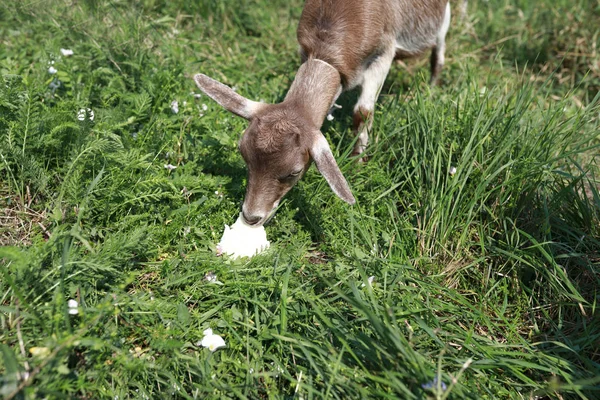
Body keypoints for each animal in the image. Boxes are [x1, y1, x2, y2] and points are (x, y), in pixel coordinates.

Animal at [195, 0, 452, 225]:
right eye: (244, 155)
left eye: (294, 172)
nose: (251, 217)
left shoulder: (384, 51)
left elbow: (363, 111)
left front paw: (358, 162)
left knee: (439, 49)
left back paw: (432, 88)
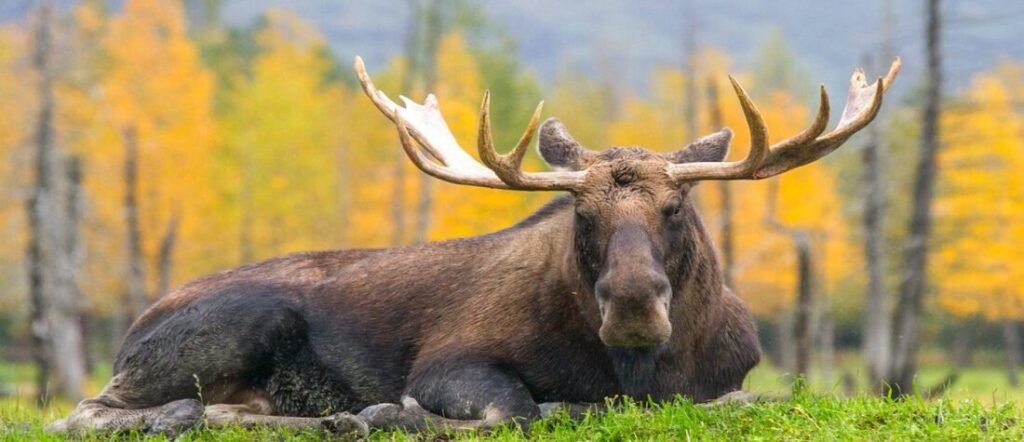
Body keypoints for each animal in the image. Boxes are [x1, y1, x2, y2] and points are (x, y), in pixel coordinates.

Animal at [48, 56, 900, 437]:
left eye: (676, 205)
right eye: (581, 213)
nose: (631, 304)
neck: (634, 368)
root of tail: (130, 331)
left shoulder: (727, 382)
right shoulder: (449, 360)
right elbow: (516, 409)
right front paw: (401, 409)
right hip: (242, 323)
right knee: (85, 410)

--

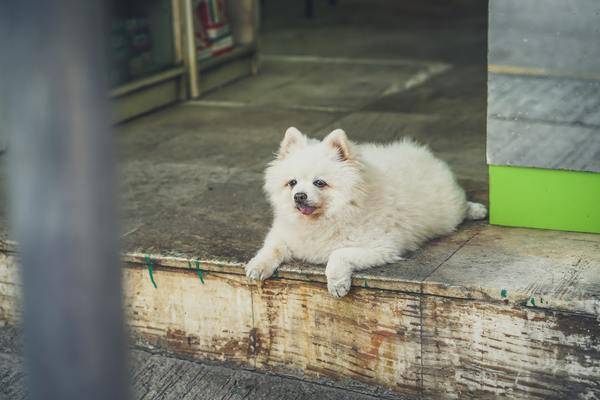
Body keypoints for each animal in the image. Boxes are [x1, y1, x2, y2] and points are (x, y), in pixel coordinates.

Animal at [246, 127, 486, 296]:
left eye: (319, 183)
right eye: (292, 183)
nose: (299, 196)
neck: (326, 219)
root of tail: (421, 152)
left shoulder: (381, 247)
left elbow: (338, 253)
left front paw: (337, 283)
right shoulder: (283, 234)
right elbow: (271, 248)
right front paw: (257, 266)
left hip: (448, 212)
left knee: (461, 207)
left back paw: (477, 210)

Assignment:
Wherever the line holding "root of tail: (130, 331)" falls in the entries above, copy exactly from it through the line holding "right knee: (85, 410)", inclusive, and add nothing.

Result of this exercise:
root of tail: (130, 331)
left shoulder: (727, 382)
right shoulder: (449, 360)
right elbow: (516, 409)
right front paw: (401, 409)
right hip: (242, 323)
right knee: (85, 410)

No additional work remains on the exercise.